Чтобы высказывать подобные вещи в 1852 году, да еще в исключительном положении Салтыкова, действительно надо было иметь известную долю гражданского мужества. Не щадил он при этом и многочисленных упущений со стороны ведомства государственных имуществ, в котором частенько тогда попадались “озорники”, “чиновники хозяйственного управления” и Удодовы, выведенные им потом в “Губернских очерках” и “Благонамеренных речах”.

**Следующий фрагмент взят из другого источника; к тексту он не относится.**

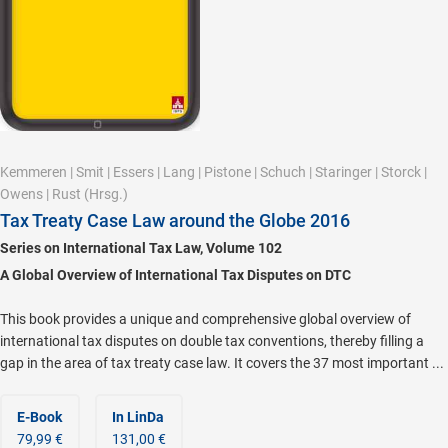
Kemmeren
|
Smit
|
Essers
|
Lang
|
Pistone
|
Schuch
|
Staringer
|
Storck
|
Owens
|
Rust
(Hrsg.)
Tax Treaty Case Law around the Globe 2016
Series on International Tax Law, Volume 102
A Global Overview of International Tax Disputes on DTC
This book provides a unique and comprehensive global overview of
international tax disputes on double tax conventions, thereby filling a
gap in the area of tax treaty case law. It covers the 37 most important ...
E-Book
In LinDa
79,99 €
131,00 €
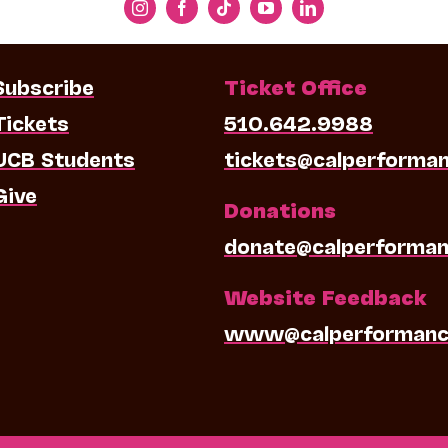
Subscribe
Ticket Office
Tickets
510.642.9988
UCB Students
tickets@calperforma
Give
Donations
donate@calperforman
Website Feedback
www@calperformanc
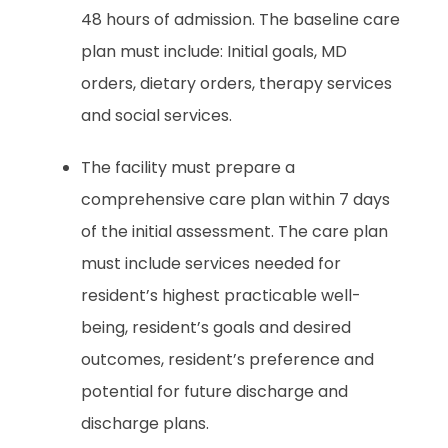
48 hours of admission. The baseline care
plan must include: Initial goals, MD
orders, dietary orders, therapy services
and social services.
The facility must prepare a
comprehensive care plan within 7 days
of the initial assessment. The care plan
must include services needed for
resident’s highest practicable well-
being, resident’s goals and desired
outcomes, resident’s preference and
potential for future discharge and
discharge plans.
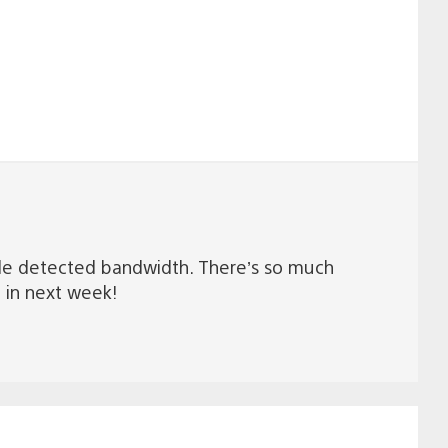
ble detected bandwidth. There’s so much
n in next week!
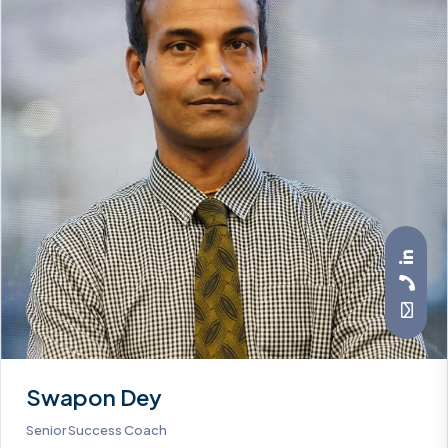
Swapon Dey
Senior Success Coach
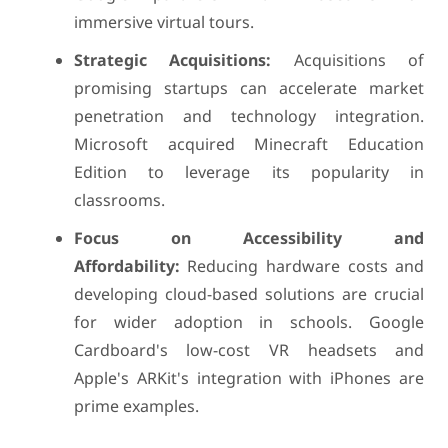
immersive virtual tours.
Strategic Acquisitions:
Acquisitions of
promising startups can accelerate market
penetration and technology integration.
Microsoft acquired Minecraft Education
Edition to leverage its popularity in
classrooms.
Focus on Accessibility and
Affordability:
Reducing hardware costs and
developing cloud-based solutions are crucial
for wider adoption in schools. Google
Cardboard's low-cost VR headsets and
Apple's ARKit's integration with iPhones are
prime examples.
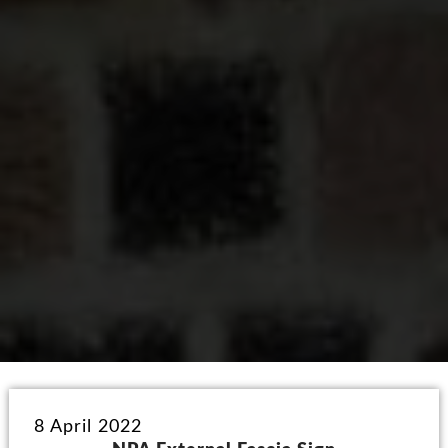
8 April 2022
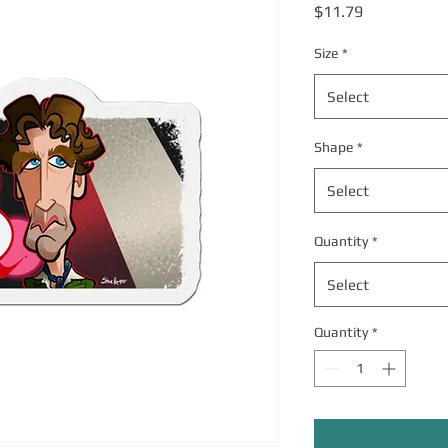
Price
$11.79
Size
*
Select
Shape
*
Select
Quantity
*
Select
Quantity
*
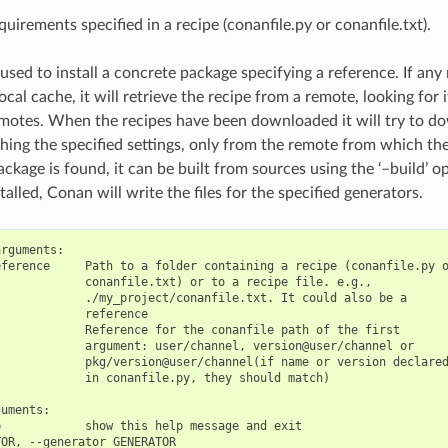
equirements specified in a recipe (conanfile.py or conanfile.txt).
 used to install a concrete package specifying a reference. If any
ocal cache, it will retrieve the recipe from a remote, looking for i
motes. When the recipes have been downloaded it will try to d
ing the specified settings, only from the remote from which the
ackage is found, it can be built from sources using the ‘–build’ 
talled, Conan will write the files for the specified generators.
rguments:

ference     Path to a folder containing a recipe (conanfile.py o
            conanfile.txt) or to a recipe file. e.g.,

            ./my_project/conanfile.txt. It could also be a

            reference

            Reference for the conanfile path of the first

            argument: user/channel, version@user/channel or

            pkg/version@user/channel(if name or version declared
            in conanfile.py, they should match)

uments:

            show this help message and exit

OR, --generator GENERATOR
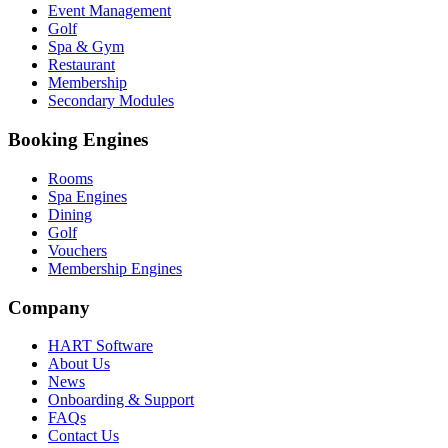
Event Management
Golf
Spa & Gym
Restaurant
Membership
Secondary Modules
Booking Engines
Rooms
Spa Engines
Dining
Golf
Vouchers
Membership Engines
Company
HART Software
About Us
News
Onboarding & Support
FAQs
Contact Us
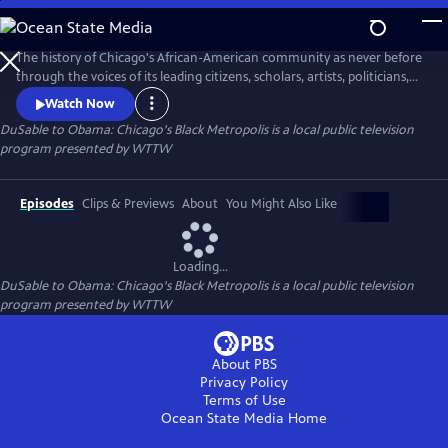
Skip
to
DuSable to Obama: Chicago's Black Metropolis
Main
The history of Chicago's African-American community as never before
Content
through the voices of its leading citizens, scholars, artists, politicians,
and business leaders.
Watch Now
DuSable to Obama: Chicago's Black Metropolis
is a local public television
program presented by
WTTW
Episodes
Clips & Previews
About
You Might Also Like
Loading...
DuSable to Obama: Chicago's Black Metropolis
is a local public television
program presented by
WTTW
About PBS
Privacy Policy
Terms of Use
Ocean State Media
Home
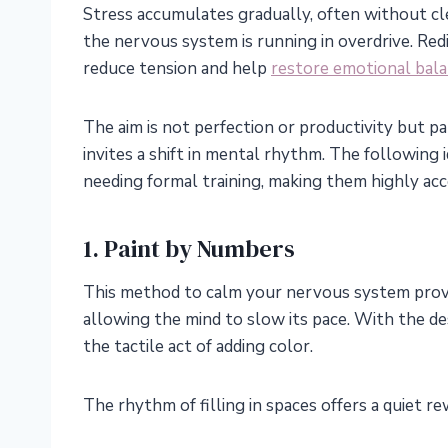
Stress accumulates gradually, often without cle
the nervous system is running in overdrive. Redi
reduce tension and help
restore emotional bal
The aim is not perfection or productivity but pa
invites a shift in mental rhythm. The following
needing formal training, making them highly acc
1. Paint by Numbers
This method to calm your nervous system provid
allowing the mind to slow its pace. With the des
the tactile act of adding color.
The rhythm of filling in spaces offers a quiet re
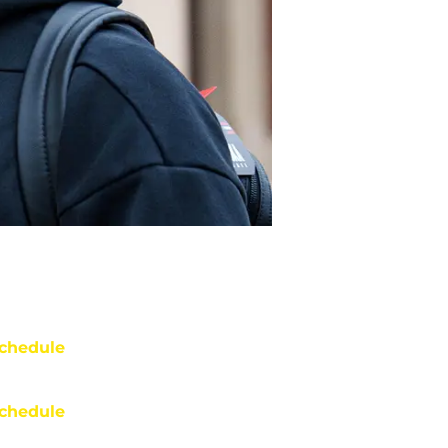
chedule
chedule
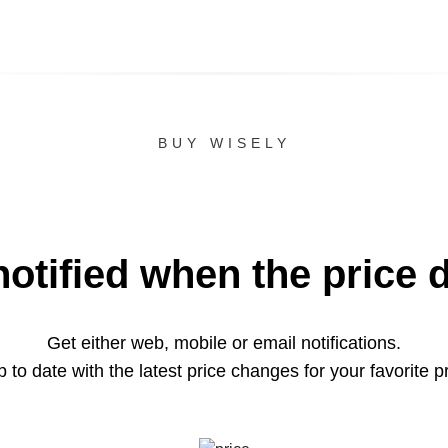
BUY WISELY
notified when the price 
Get either web, mobile or email notifications.
 to date with the latest price changes for your favorite p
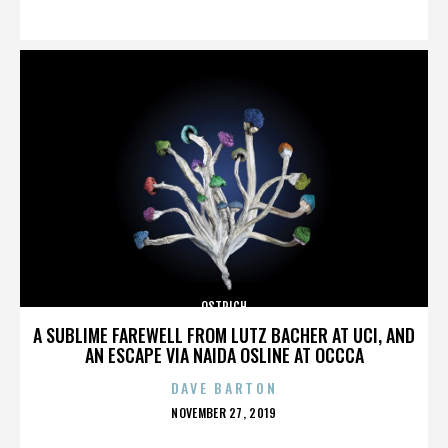
ON
OSTRICH
A SUBLIME FAREWELL FROM LUTZ BACHER AT UCI, AND
AN ESCAPE VIA NAIDA OSLINE AT OCCCA
DAVE BARTON
POSTED
NOVEMBER 27, 2019
ON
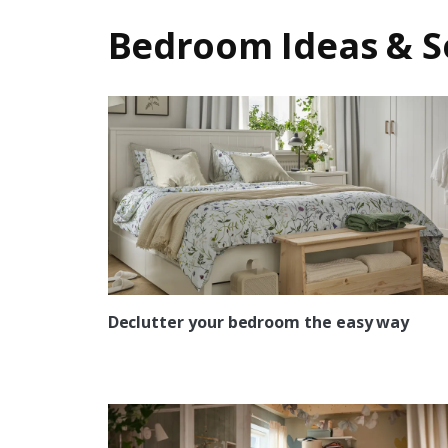
Bedroom Ideas & S
Declutter your bedroom the easy way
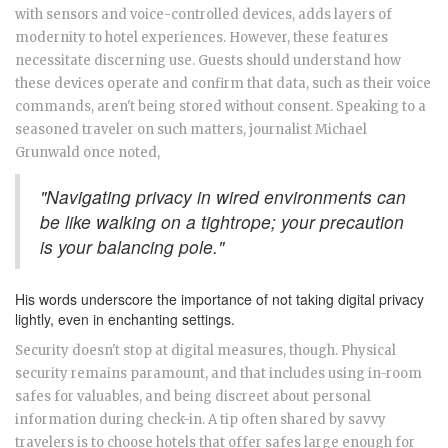
with sensors and voice-controlled devices, adds layers of
modernity to hotel experiences. However, these features
necessitate discerning use. Guests should understand how
these devices operate and confirm that data, such as their voice
commands, aren't being stored without consent. Speaking to a
seasoned traveler on such matters, journalist Michael
Grunwald once noted,
"Navigating privacy in wired environments can
be like walking on a tightrope; your precaution
is your balancing pole."
His words underscore the importance of not taking digital privacy
lightly, even in enchanting settings.
Security doesn't stop at digital measures, though. Physical
security remains paramount, and that includes using in-room
safes for valuables, and being discreet about personal
information during check-in. A tip often shared by savvy
travelers is to choose hotels that offer safes large enough for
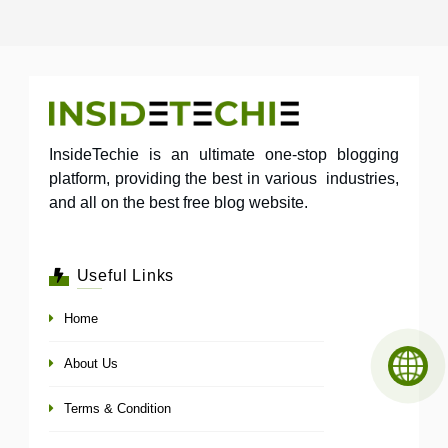
InsideTechie is an ultimate one-stop blogging
platform, providing the best in various industries,
and all on the best free blog website.
Useful Links
Home
About Us
Terms & Condition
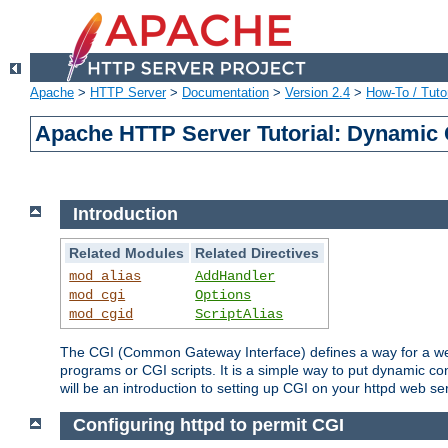
Apache
>
HTTP Server
>
Documentation
>
Version 2.4
>
How-To / Tutor
Apache HTTP Server Tutorial: Dynamic 
Introduction
Related Modules
Related Directives
mod_alias
AddHandler
mod_cgi
Options
mod_cgid
ScriptAlias
The CGI (Common Gateway Interface) defines a way for a web 
programs or CGI scripts. It is a simple way to put dynamic c
will be an introduction to setting up CGI on your httpd web se
Configuring httpd to permit CGI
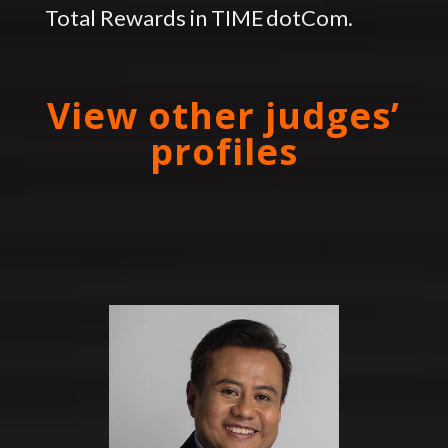
Total Rewards in TIME dotCom.
View other judges’
profiles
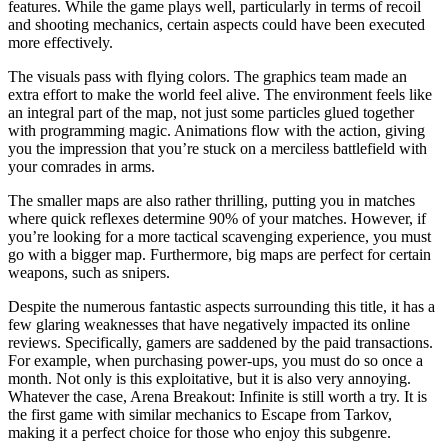
features. While the game plays well, particularly in terms of recoil
and shooting mechanics, certain aspects could have been executed
more effectively.
The visuals pass with flying colors. The graphics team made an
extra effort to make the world feel alive. The environment feels like
an integral part of the map, not just some particles glued together
with programming magic. Animations flow with the action, giving
you the impression that you’re stuck on a merciless battlefield with
your comrades in arms.
The smaller maps are also rather thrilling, putting you in matches
where quick reflexes determine 90% of your matches. However, if
you’re looking for a more tactical scavenging experience, you must
go with a bigger map. Furthermore, big maps are perfect for certain
weapons, such as snipers.
Despite the numerous fantastic aspects surrounding this title, it has a
few glaring weaknesses that have negatively impacted its online
reviews. Specifically, gamers are saddened by the paid transactions.
For example, when purchasing power-ups, you must do so once a
month. Not only is this exploitative, but it is also very annoying.
Whatever the case, Arena Breakout: Infinite is still worth a try. It is
the first game with similar mechanics to Escape from Tarkov,
making it a perfect choice for those who enjoy this subgenre.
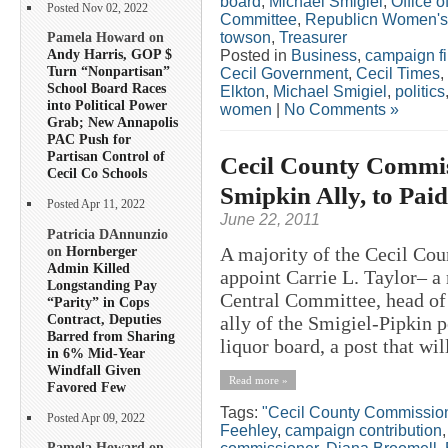
board
,
Michael Smigiel
,
Office o
Posted Nov 02, 2022
Committee
,
Republicn Women's
towson
,
Treasurer
Pamela Howard on
Andy Harris, GOP $
Posted in
Business
,
campaign f
Turn “Nonpartisan”
Cecil Government
,
Cecil Times
,
School Board Races
Elkton
,
Michael Smigiel
,
politics
into Political Power
women
|
No Comments »
Grab; New Annapolis
PAC Push for
Partisan Control of
Cecil County Commis
Cecil Co Schools
Smipkin Ally, to Pai
Posted Apr 11, 2022
June 22, 2011
Patricia DAnnunzio
on
Hornberger
A majority of the Cecil Co
Admin Killed
appoint Carrie L. Taylor– 
Longstanding Pay
Central Committee, head of
“Parity” in Cops
Contract, Deputies
ally of the Smigiel-Pipkin 
Barred from Sharing
liquor board, a post that wil
in 6% Mid-Year
Windfall Given
Read more »
Favored Few
Tags:
"Cecil County Commissio
Posted Apr 09, 2022
Feehley
,
campaign contribution
Pamela Howard on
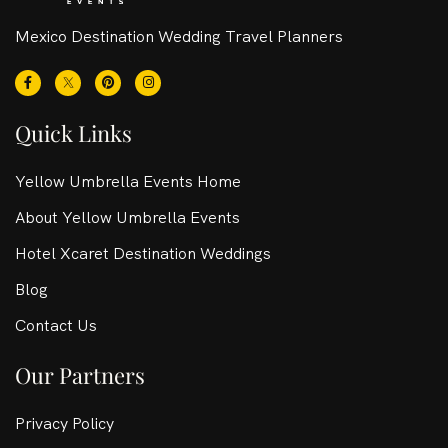
Mexico Destination Wedding Travel Planners
Quick Links
Yellow Umbrella Events Home
About Yellow Umbrella Events
Hotel Xcaret Destination Weddings
Blog
Contact Us
Our Partners
Privacy Policy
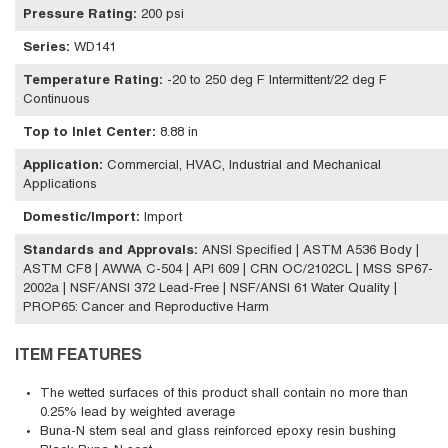
Pressure Rating
:
200 psi
Series
:
WD141
Temperature Rating
:
-20 to 250 deg F Intermittent/22 deg F
Continuous
Top to Inlet Center
:
8.88 in
Application
:
Commercial, HVAC, Industrial and Mechanical
Applications
Domestic/Import
:
Import
Standards and Approvals
:
ANSI Specified | ASTM A536 Body |
ASTM CF8 | AWWA C-504 | API 609 | CRN OC/2102CL | MSS SP67-
2002a | NSF/ANSI 372 Lead-Free | NSF/ANSI 61 Water Quality |
PROP65: Cancer and Reproductive Harm
ITEM FEATURES
The wetted surfaces of this product shall contain no more than
0.25% lead by weighted average
Buna-N stem seal and glass reinforced epoxy resin bushing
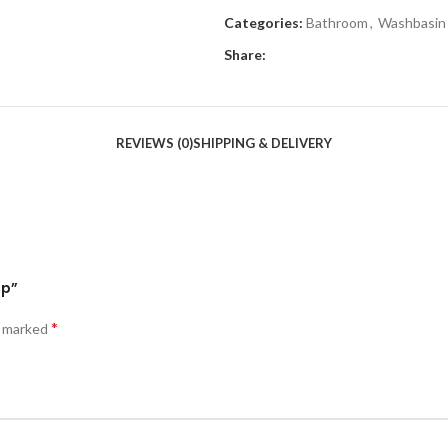
Categories:
Bathroom
,
Washbasin
Share:
REVIEWS (0)
SHIPPING & DELIVERY
op”
*
e marked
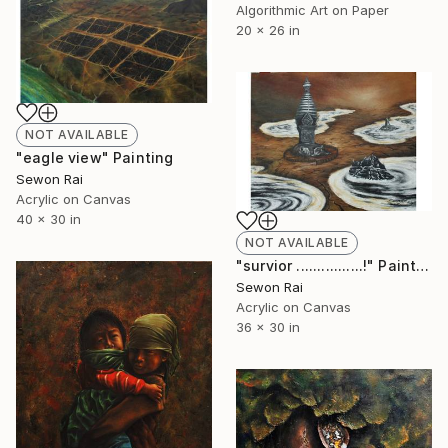
Algorithmic Art on Paper
20 x 26 in
NOT AVAILABLE
"eagle view" Painting
Sewon Rai
Acrylic on Canvas
40 x 30 in
NOT AVAILABLE
"survior ................!" Painting
Sewon Rai
Acrylic on Canvas
36 x 30 in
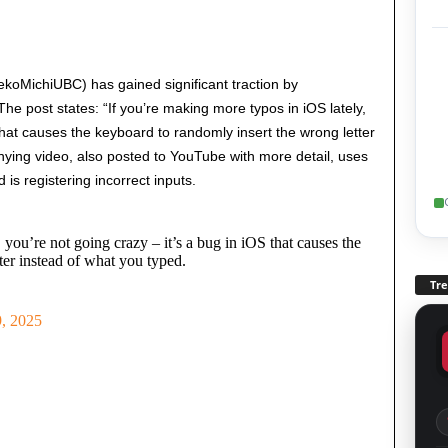
koMichiUBC) has gained significant traction by
e post states: “If you’re making more typos in iOS lately,
hat causes the keyboard to randomly insert the wrong letter
ying video, also posted to YouTube with more detail, uses
is registering incorrect inputs.
 you’re not going crazy – it’s a bug in iOS that causes the
ter instead of what you typed.
Tr
, 2025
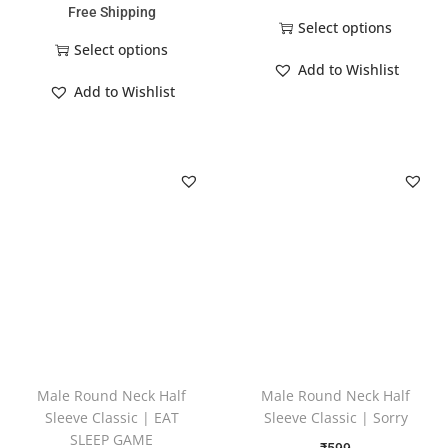
Free Shipping
Select options
Select options
Add to Wishlist
Add to Wishlist
Male Round Neck Half
Male Round Neck Half
Sleeve Classic | EAT
Sleeve Classic | Sorry
SLEEP GAME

Однако провинциальная жизнь, хотя бы и очень деятельная, не могла удовлетворить Салтыкова. У него были другие духовные потребности, кроме служебных, у него были товарищи, друзья, отношения и связи с людьми, которых он уважал, и живая беседа с которыми становилась тем настоятельнее, чем ниже было окружающее общество и чем он в глубине души чувствовал себя более одиноким. “Вятский чиновный мир пятидесятых годов, – говорит К. К. Арсеньев, – состоял большею частью из оригиналов портретной галереи, наполняющей “Губернские очерки”. С постоянным их соседством он никак примириться не мог”. Были некоторые исключения, как, например, А. П. Тиховидов, которого он из учителей гимназии убедил перейти на гражданскую службу и потом рекомендовал Муравьеву (сыну министра), когда тот, уже по возвращении его из Вятки, был назначен туда губернатором; было и еще некоторое количество хороших людей, с которыми можно было “по-человечески переговорить”; но все-таки это было не то, что нужно было Салтыкову, и не они – несколько человек – придавали окраску и тон жизни. Он скучал, боялся опуститься в тину провинциальных мелочей и вот что писал в своей “Скуке”:
“О, провинция! ты растлеваешь людей, ты истребляешь всякую самодеятельность ума, охлаждаешь порывы сердца, уничтожаешь все, даже самую способность желать!.. Какая возможность развиваться, когда горизонт мышления так обидно суживается? Какая возможность мыслить, когда кругом нет ничего вызывающего на мысль?…” “Были у меня иные времена, окружали меня иные люди, все иное! Были глубокие верования, горячие убеждения, была страсть к добру!.. Где-то вы, друзья и товарищи моей молодости?… Помню я долгие зимние вечера и наши дружеские скромные беседы, заходившие далеко за полночь. Как легко жилось в это время, какая глубокая вера в будущее, какое единодушие надежд и мысли оживляло всех нас!”